(Page images and extracted text)
★ ★ ★ ★

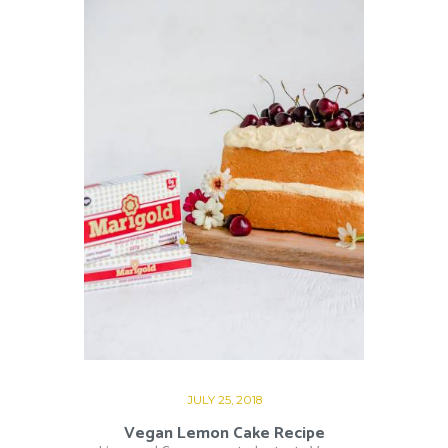
JULY 25, 2018
Vegan Lemon Cake Recipe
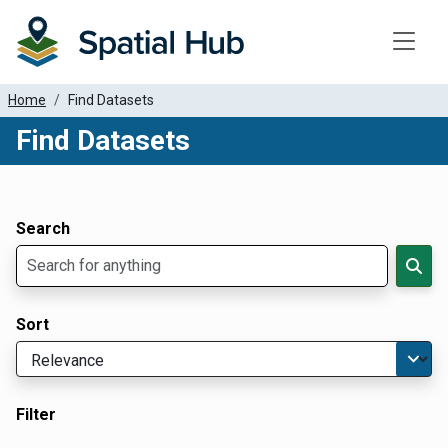
Toggle
Home
Find Datasets
Find Datasets
Dataset Filter Parameters
Apply Filters
Search
Sort
Filter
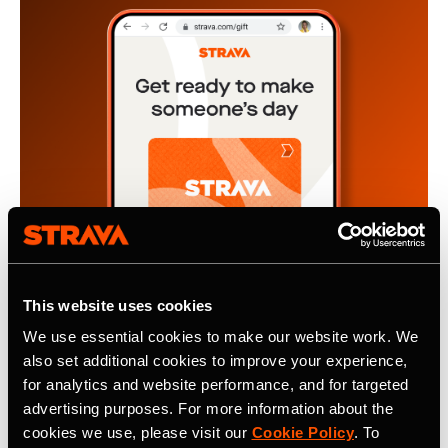
This website uses cookies
We use essential cookies to make our website work. We
also set additional cookies to improve your experience,
2024年11月4日
for analytics and website performance, and for targeted
The Gift of Motivation, A Strava
advertising purposes. For more information about the
cookies we use, please visit our
Cookie Policy
. To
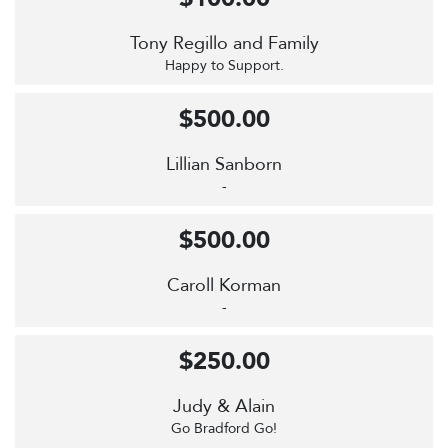
Tony Regillo and Family
Happy to Support.
$500.00
Lillian Sanborn
-
$500.00
Caroll Korman
-
$250.00
Judy & Alain
Go Bradford Go!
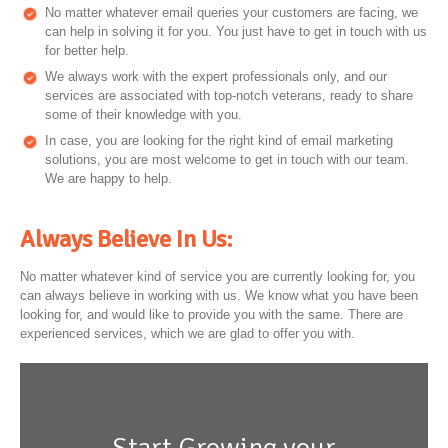
No matter whatever email queries your customers are facing, we
can help in solving it for you. You just have to get in touch with us
for better help.
We always work with the expert professionals only, and our
services are associated with top-notch veterans, ready to share
some of their knowledge with you.
In case, you are looking for the right kind of email marketing
solutions, you are most welcome to get in touch with our team.
We are happy to help.
Always Believe In Us:
No matter whatever kind of service you are currently looking for, you
can always believe in working with us. We know what you have been
looking for, and would like to provide you with the same. There are
experienced services, which we are glad to offer you with.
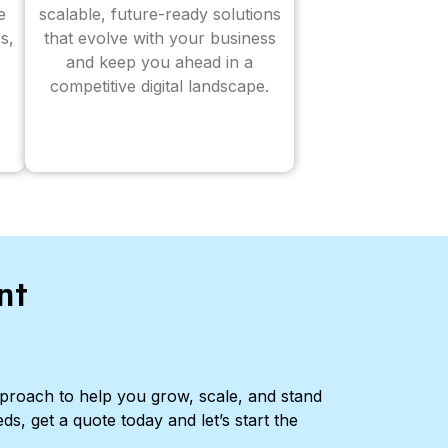
e
scalable, future-ready solutions
s,
that evolve with your business
and keep you ahead in a
competitive digital landscape.
nt
pproach to help you grow, scale, and stand
ds, get a quote today and let’s start the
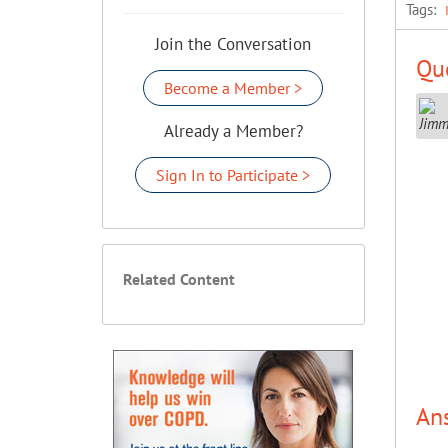
Tags:
Join the Conversation
Que
Become a Member >
Already a Member?
Sign In to Participate >
Related Content
An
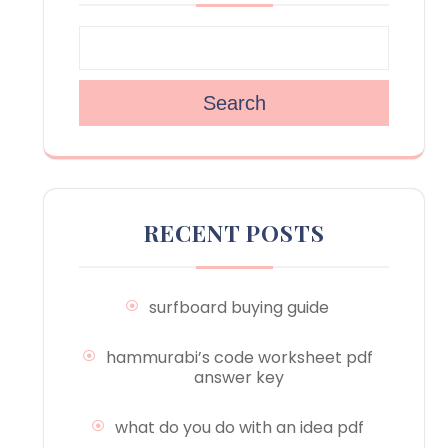
Search
RECENT POSTS
surfboard buying guide
hammurabi’s code worksheet pdf
answer key
what do you do with an idea pdf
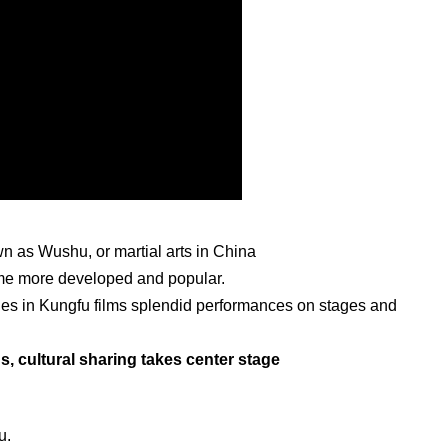
 as Wushu, or martial arts in China
e more developed and popular.
enes in Kungfu films splendid performances on stages and
 cultural sharing takes center stage
u.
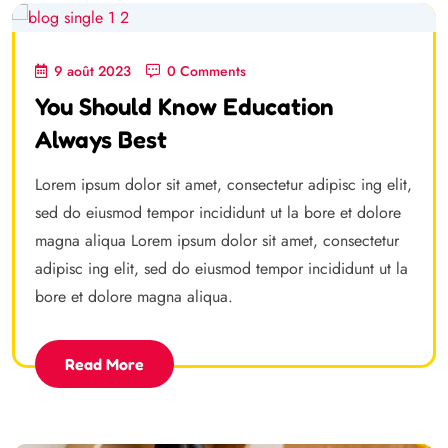
9 août 2023
0 Comments
You Should Know Education
Always Best
Lorem ipsum dolor sit amet, consectetur adipisc ing elit,
sed do eiusmod tempor incididunt ut la bore et dolore
magna aliqua Lorem ipsum dolor sit amet, consectetur
adipisc ing elit, sed do eiusmod tempor incididunt ut la
bore et dolore magna aliqua.
Read More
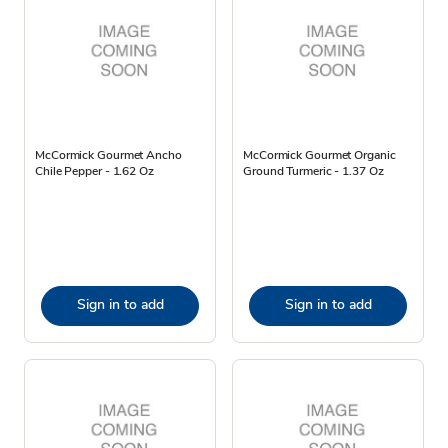
McCormick Gourmet Ancho
McCormick Gourmet Organic
Chile Pepper - 1.62 Oz
Ground Turmeric - 1.37 Oz
Sign in to add
Sign in to add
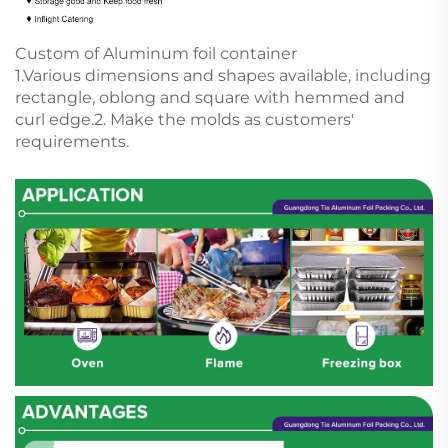
Custom of Aluminum foil container
1.Various dimensions and shapes available, including
rectangle, oblong and square with hemmed and
curl edge.2. Make the molds as customers'
requirements.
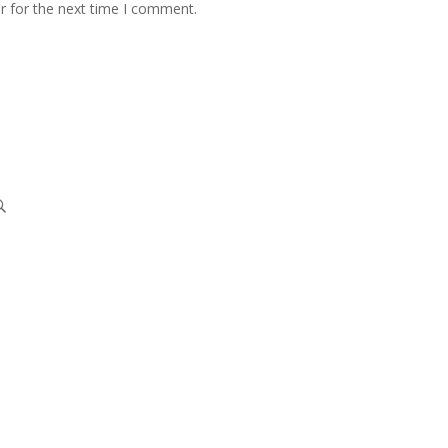
r for the next time I comment.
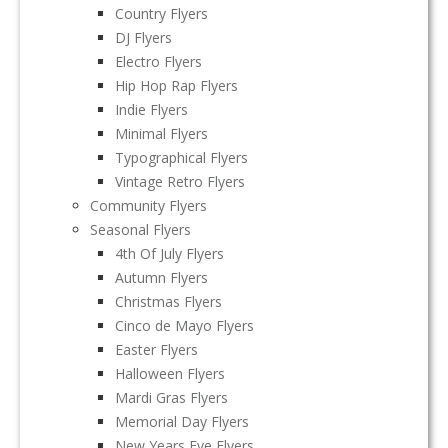
Country Flyers
DJ Flyers
Electro Flyers
Hip Hop Rap Flyers
Indie Flyers
Minimal Flyers
Typographical Flyers
Vintage Retro Flyers
Community Flyers
Seasonal Flyers
4th Of July Flyers
Autumn Flyers
Christmas Flyers
Cinco de Mayo Flyers
Easter Flyers
Halloween Flyers
Mardi Gras Flyers
Memorial Day Flyers
New Years Eve Flyers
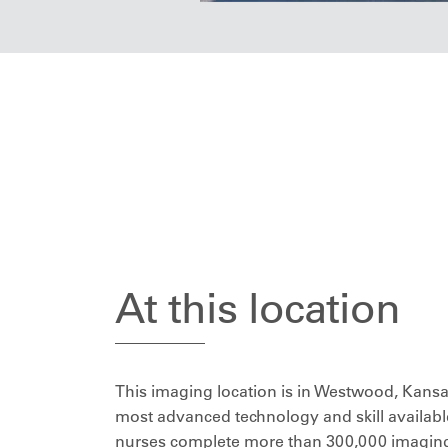
At this location
This imaging location is in Westwood, Kansas
most advanced technology and skill available
nurses complete more than 300,000 imaging 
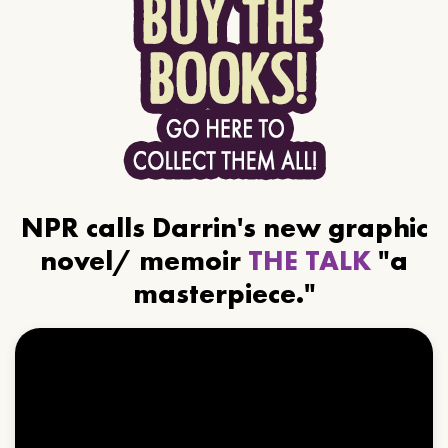
NPR calls Darrin's new graphic
novel/ memoir
THE TALK
"a
masterpiece."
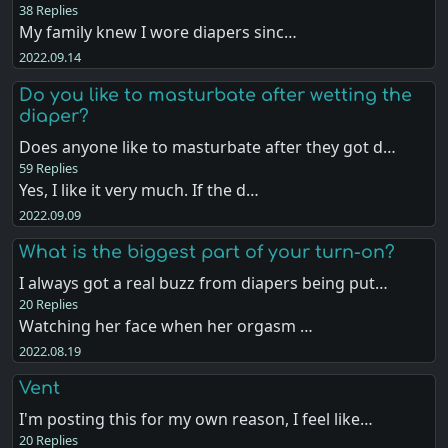
38 Replies
My family knew I wore diapers sinc…
2022.09.14
Do you like to masturbate after wetting the
diaper?
Does anyone like to masturbate after they got d…
59 Replies
Yes, I like it very much. If the d…
2022.09.09
What is the biggest part of your turn-on?
I always got a real buzz from diapers being put…
20 Replies
Watching her face when her orgasm …
2022.08.19
Vent
I'm posting this for my own reason, I feel like…
20 Replies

★ ★ ★ ★

* [BRIEF] When you copy the records above, keep every word exact and leave out the pictures they contain.

* [ANSWER]
JULY 25, 2018
Vegan Lemon Cake Recipe
Toggle
Home
Find Datasets
Find Datasets
Dataset Filter Parameters
Apply Filters
Search
Sort
Filter
This website uses cookies
We use essential cookies to make our website work. We
also set additional cookies to improve your experience,
2024年11月4日
for analytics and website performance, and for targeted
The Gift of Motivation, A Strava
advertising purposes. For more information about the
cookies we use, please visit our
Cookie Policy
. To
Tony Regillo and Family
Happy to Support.
$500.00
Lillian Sanborn
-
$500.00
Caroll Korman
-
$250.00
Judy & Alain
Go Bradford Go!
No matter whatever email queries your customers are facing, we
can help in solving it for you. You just have to get in touch with us
for better help.
We always work with the expert professionals only, and our
services are associated with top-notch veterans, ready to share
some of their knowledge with you.
In case, you are looking for the right kind of email marketing
solutions, you are most welcome to get in touch with our team.
We are happy to help.
Always Believe In Us:
No matter whatever kind of service you are currently looking for, you
can always believe in working with us. We know what you have been
looking for, and would like to provide you with the same. There are
experienced services, which we are glad to offer you with.
e
scalable, future-ready solutions
s,
that evolve with your business
and keep you ahead in a
competitive digital landscape.
nt
pproach to help you grow, scale, and stand
ds, get a quote today and let’s start the
Tags:
Join the Conversation
Que
Become a Member >
Already a Member?
Sign In to Participate >
Related Content
An
Search
RECENT POSTS
surfboard buying guide
hammurabi’s code worksheet pdf
answer key
what do you do with an idea pdf
 as Wushu, or martial arts in China
e more developed and popular.
enes in Kungfu films splendid performances on stages and
 cultural sharing takes center stage
u.
9 août 2023
0 Comments
You Should Know Education
Always Best
Lorem ipsum dolor sit amet, consectetur adipisc ing elit,
sed do eiusmod tempor incididunt ut la bore et dolore
magna aliqua Lorem ipsum dolor sit amet, consectetur
adipisc ing elit, sed do eiusmod tempor incididunt ut la
bore et dolore magna aliqua.
Read More
McCormick Gourmet Ancho
McCormick Gourmet Organic
Chile Pepper - 1.62 Oz
Ground Turmeric - 1.37 Oz
Sign in to add
Sign in to add
Custom of Aluminum foil container
1.Various dimensions and shapes available, including
rectangle, oblong and square with hemmed and
curl edge.2. Make the molds as customers'
requirements.
r for the next time I comment.
Country Flyers
DJ Flyers
Electro Flyers
Hip Hop Rap Flyers
Indie Flyers
Minimal Flyers
Typographical Flyers
Vintage Retro Flyers
Community Flyers
Seasonal Flyers
4th Of July Flyers
Autumn Flyers
Christmas Flyers
Cinco de Mayo Flyers
Easter Flyers
Halloween Flyers
Mardi Gras Flyers
Memorial Day Flyers
New Years Eve Flyers
At this location
This imaging location is in Westwood, Kansas
most advanced technology and skill available
nurses complete more than 300,000 imaging 
NPR calls Darrin's new graphic
novel/ memoir
THE TALK
"a
masterpiece."
38 Replies
My family knew I wore diapers sinc…
2022.09.14
Do you like to masturbate after wetting the
diaper?
Does anyone like to masturbate after they got d…
59 Replies
Yes, I like it very much. If the d…
2022.09.09
What is the biggest part of your turn-on?
I always got a real buzz from diapers being put…
20 Replies
Watching her face when her orgasm …
2022.08.19
Vent
I'm posting this for my own reason, I feel like…
20 Replies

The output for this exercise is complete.